Some versions of python do not obey this property. This happens because python generates a seed (random) that will be used in the hashing. This kind of situation should be avoided if one wants to work with persistence (write to disk). Because, the values that were saved in an execution for a data will be different from the values generated in a new execution.
- Breaks
Some applications require the hash function to generate values within a fixed numeric range. An example of this type of application is the SHA-1 encryption algorithm that generates a value of 160 bits.
Others require the range to be dynamic. The python dictionary, which uses the value generated by the hash function as an index of an array, expands as new key-value pairs are inserted.
- Uniformity
Defined range hashing functions must ensure that each position in the range is equally likely to be generated. The reason for this is that it may be the case that two different data generate the same value ( collision ). Collisions are costly operations to handle. Depending on the case, they don't even need to be treated.
- invertibility
Cryptographic applications require it to be difficult to find data from the value generated by a hashing function.
The implementation of a hash function varies greatly depending on the problem it is supposed to solve.
A simple example of HashCode is what was implemented to generate a hash value in strings in Java (Useful for use in maps/dictionary):
public int hashCode() {
int hash = 0;
for (int i = 0; i < s.length(); i++)
hash = (hash * 31) + charAt(i);
return hash;
}
The value 31 was chosen because it is easy to implement using low-level logic (shifts) and is a prime number (for some unknown reason prime numbers have a lower number of collisions).

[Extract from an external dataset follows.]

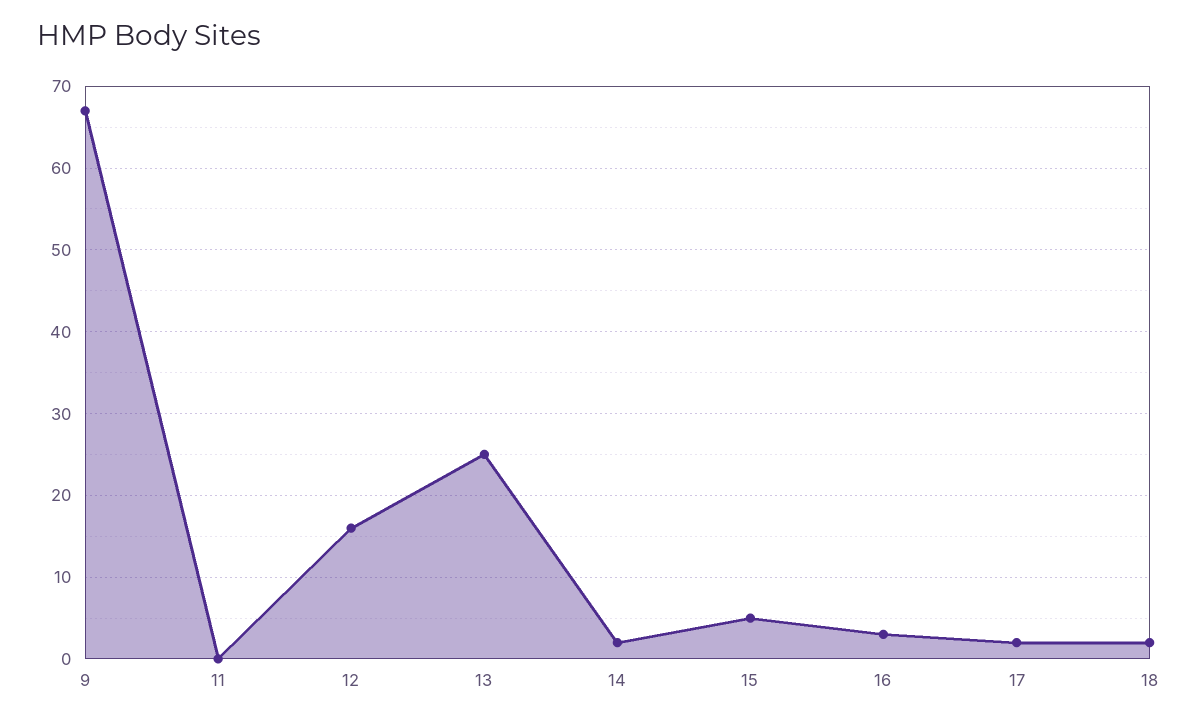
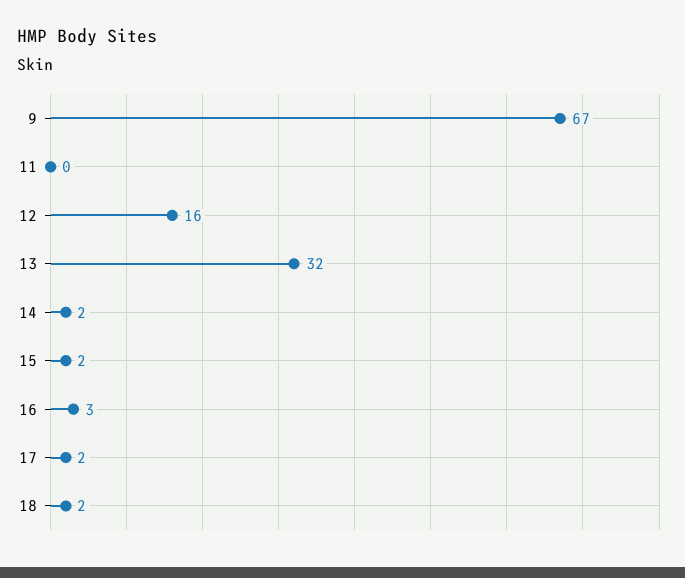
13: 25 -> 32
15: 5 -> 2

You can also take a look at the rabin-karp algorithm to see the application of hashing to an algorithm for finding patterns in text.
In your question you talk about the hash function used in cryptography to "encrypt passwords". However, note that encryption is a different process than hashing. When using hashing, the objective is to receive a data and generate an alpha numeric value for that data (a certain value can be generated by different data). In the case of encryption, you will modify the data to make it unreadable for those who do not know the method used when encrypting. That is, encryption is always guaranteed (for those who know the password ).